I have the following code in SQL:
CREATE OR REPLACE TABLE `table2` AS SELECT nmc_lvl, count(*) AS total_nb FROM ( SELECT DISTINCT nmc_ray as nmc_lvl, cli_id, date FROM `table1` ) GROUP BY nmc_lvl
I’ve been trying to rewrite it in python like so:
table2 = table1['cli_id', 'date', 'nmc_ray'].unique() table2 = table2.groupby('nmc_ray')['cli_id', 'date'].count()
but I keep getting a generic error message. What am I doing wrong?

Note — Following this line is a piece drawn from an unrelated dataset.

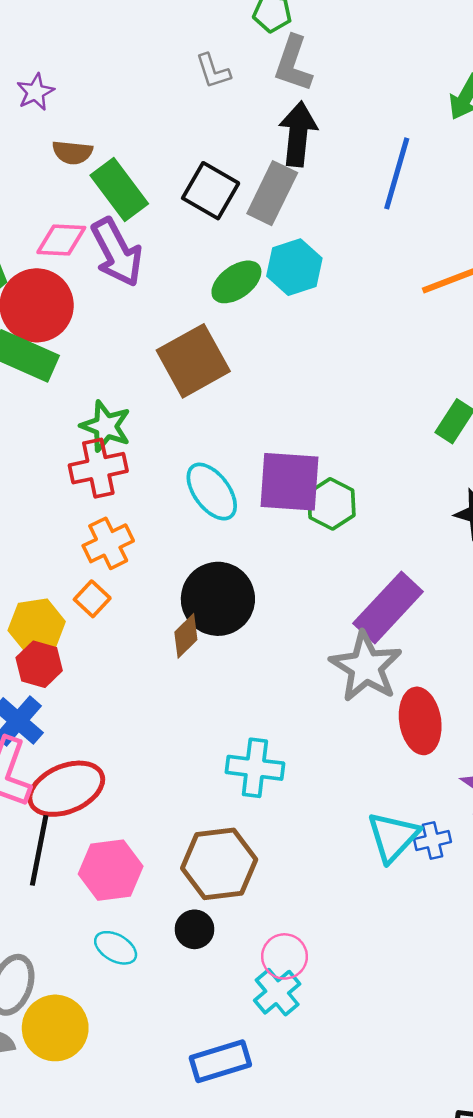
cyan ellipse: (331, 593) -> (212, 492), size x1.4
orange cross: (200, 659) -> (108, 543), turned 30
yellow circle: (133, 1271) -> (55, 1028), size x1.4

EDIT: added the error message
KeyError Traceback (most recent call last) /tmp/ipykernel_7989/1297335147.py in <module> ----> 1 table2 = table1['cli_id', 'date', 'nmc_ray'].unique() 2 table2 = table2.groupby('nmc_ray')['cli_id', 'date'].count() /opt/conda/lib/python3.7/site-packages/pandas/core/frame.py in __getitem__(self, key) 3456 if self.columns.nlevels > 1: 3457 return self._getitem_multilevel(key) -> 3458 indexer = self.columns.get_loc(key) 3459 if is_integer(indexer): 3460 indexer = [indexer] /opt/conda/lib/python3.7/site-packages/pandas/core/indexes/base.py in get_loc(self, key, method, tolerance) 3361 return self._engine.get_loc(casted_key) 3362 except KeyError as err: -> 3363 raise KeyError(key) from err 3364 3365 if is_scalar(key) and isna(key) and not self.hasnans: KeyError: ('cli_id', 'date', 'nmc_ray')
Advertisement
Answer
IIUC, you could try the following:
table2 = (table1.drop_duplicates(subset=['nmc_ray', 'cli_id', 'date'])[['nmc_ray','cli_id','date']] .rename(columns={'nmc_ray':'nmc_lvl'}) .value_counts('nmc_lvl').reset_index(name='total_nb'))
The equivalent of SELECT DISTINCT col
is drop_duplicates(col)
and the equivalent of SELECT col, count(*)
is value_counts(col)
.